必須課題 A:
投票端末の画面に関する抜粋について、次の問いに答えよ。
(i) 図7は投票操作のどの画面か。
(ii) 6bの操作案内は、選挙人に何を入力するよう促しているか。
(iii) 6dの表示部は、他人に見られることを防ぐため、どのような表示にしても良いとされているか。
必須課題 B: 投票端末の画面に関する抜粋から、「図5乃至図7はそれぞれ実施例」を含む語句で始まり「又は低輝度表示にしても良い。」の後で終わる部分を、一字も変えずに繰り返せ。

┌─ 提供抜粋

図5乃至図7はそれぞれ実施例に於ける投票操作の表示画面を例示するもので、図5は投票操作の初期画面、図6は投票操作のパスワード(この例では3桁の暗証番号)入力画面、図7は投票操作の最終確認画面である。
【0031】
図6に示す投票操作のパスワード入力画面に於いて、6aは選挙名であり、投票中の選挙名を表示する。6bは投票端末を操作する選挙人への操作案内であり、この例では選挙人の好みの3桁の番号を暗証番号として入力するように促している。6cは暗証番号を入力するための、プログラムにより画面上に描かれた数字入力ボタンであり、選挙人がスタイラスペン3によりタブレット5上で数値を入力することにより3桁の暗証番号が設定できる。6dは暗証番号表示部であり、選挙人により入力された暗証番号を確認のために表示する。尚、この表示部は他人に見られることを防ぐため、伏せ字又は低輝度表示にしても良い。

└─
┌─ 項目一覧

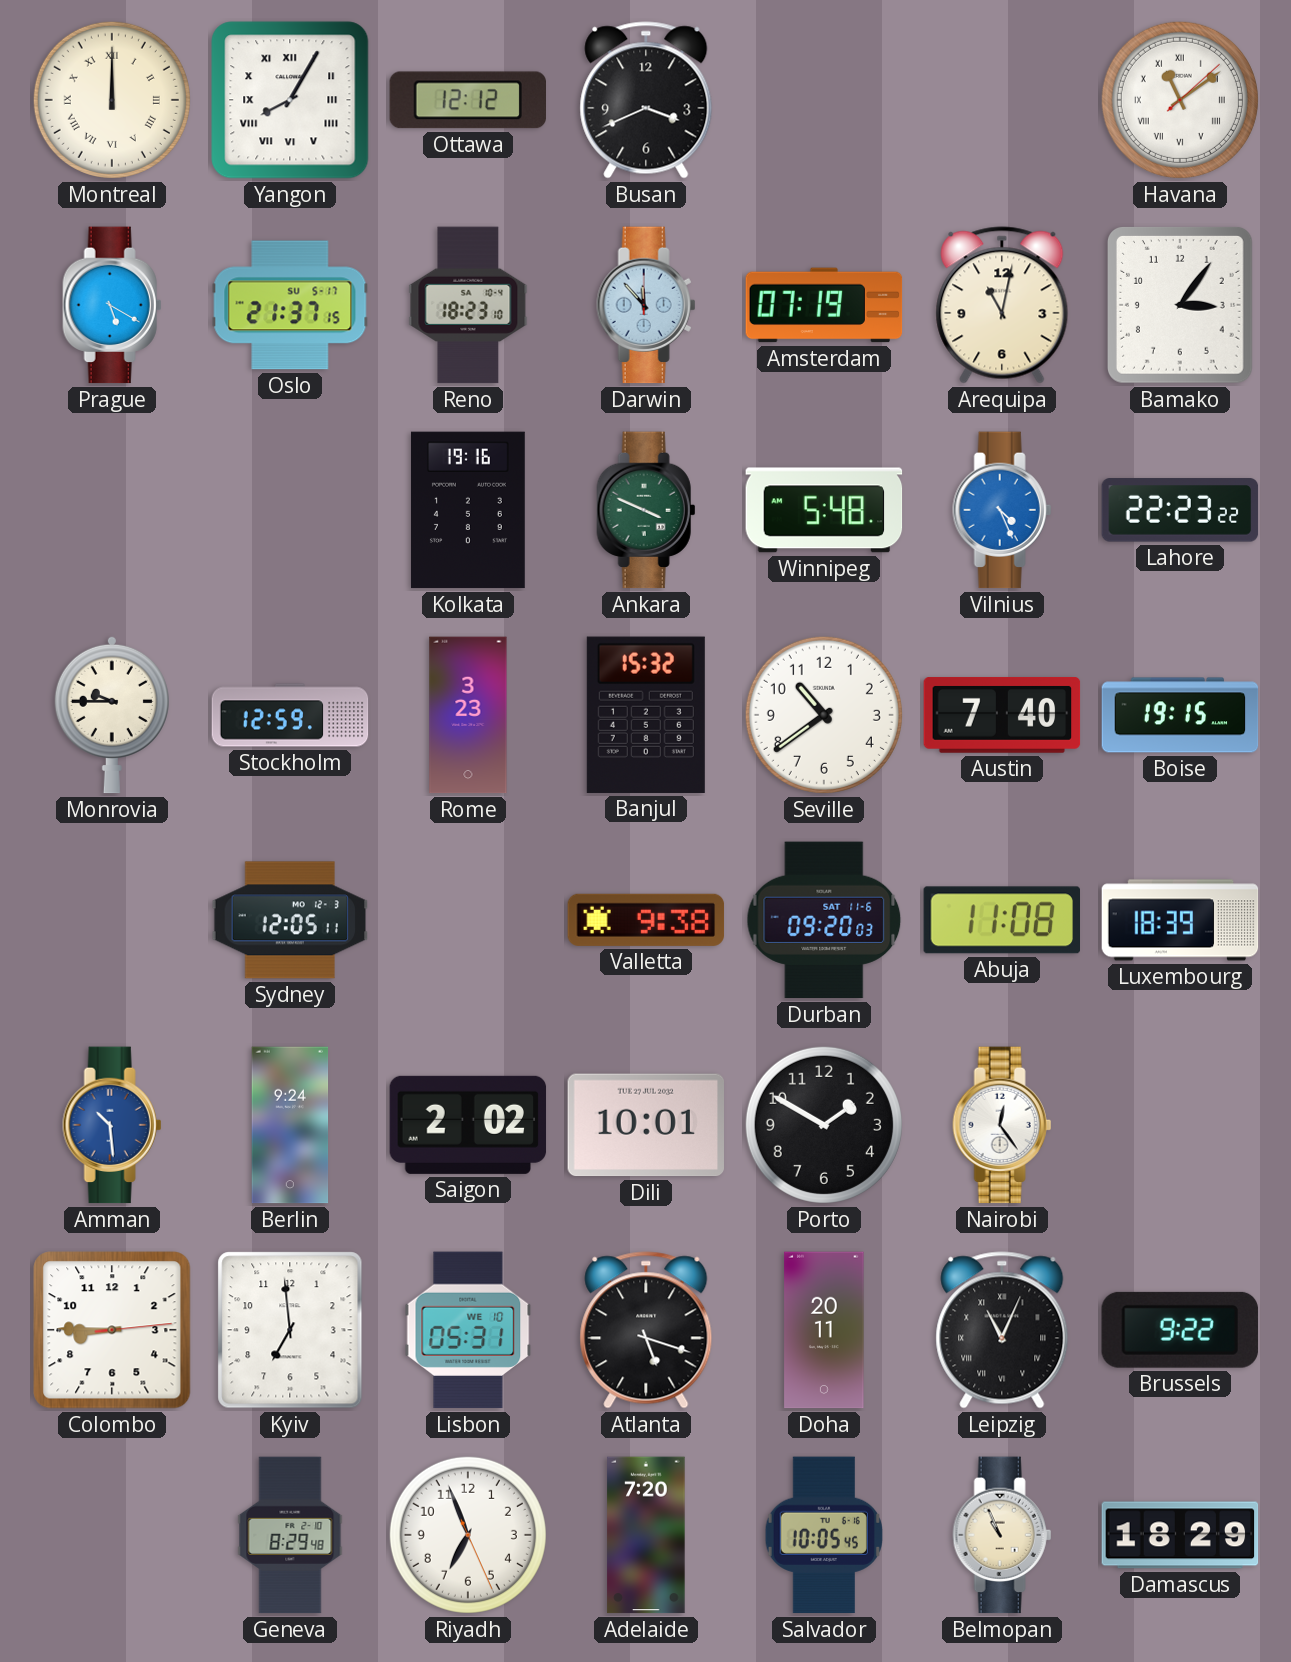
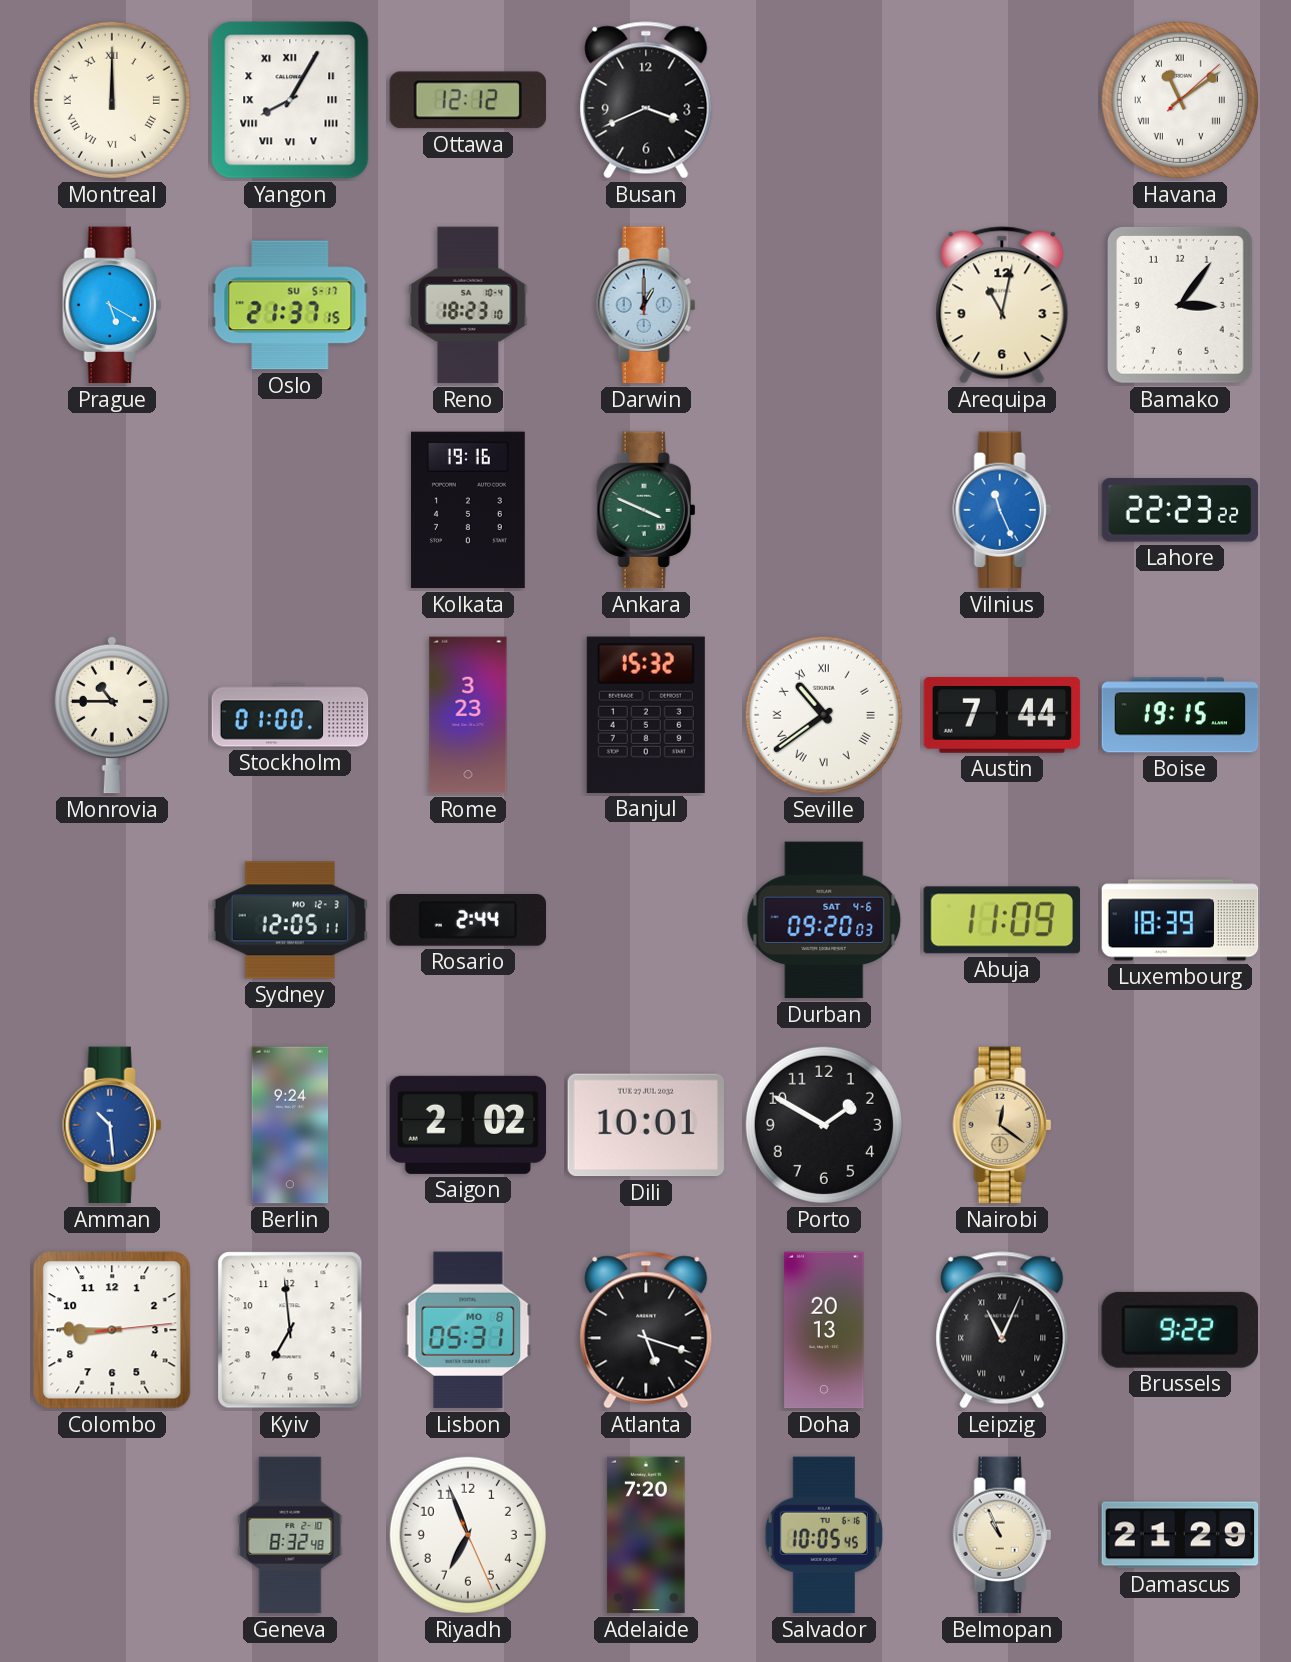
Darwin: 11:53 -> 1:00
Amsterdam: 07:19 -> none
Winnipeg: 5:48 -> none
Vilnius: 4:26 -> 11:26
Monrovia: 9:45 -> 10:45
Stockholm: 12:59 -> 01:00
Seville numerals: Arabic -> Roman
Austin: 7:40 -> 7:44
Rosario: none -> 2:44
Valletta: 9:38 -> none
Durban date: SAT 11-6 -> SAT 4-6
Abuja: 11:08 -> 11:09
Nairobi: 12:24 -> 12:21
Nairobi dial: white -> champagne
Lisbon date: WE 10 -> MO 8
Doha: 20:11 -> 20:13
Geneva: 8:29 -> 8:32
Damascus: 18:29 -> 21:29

└─

演習の解答 A:
(i) 投票操作の最終確認画面
(ii) 選挙人の好みの3桁の番号を、暗証番号として入力するよう促している。
(iii) 伏せ字又は低輝度表示

演習の解答 B:
図5乃至図7はそれぞれ実施例に於ける投票操作の表示画面を例示するもので、図5は投票操作の初期画面、図6は投票操作のパスワード(この例では3桁の暗証番号)入力画面、図7は投票操作の最終確認画面である。
【0031】
図6に示す投票操作のパスワード入力画面に於いて、6aは選挙名であり、投票中の選挙名を表示する。6bは投票端末を操作する選挙人への操作案内であり、この例では選挙人の好みの3桁の番号を暗証番号として入力するように促している。6cは暗証番号を入力するための、プログラムにより画面上に描かれた数字入力ボタンであり、選挙人がスタイラスペン3によりタブレット5上で数値を入力することにより3桁の暗証番号が設定できる。6dは暗証番号表示部であり、選挙人により入力された暗証番号を確認のために表示する。尚、この表示部は他人に見られることを防ぐため、伏せ字又は低輝度表示にしても良い。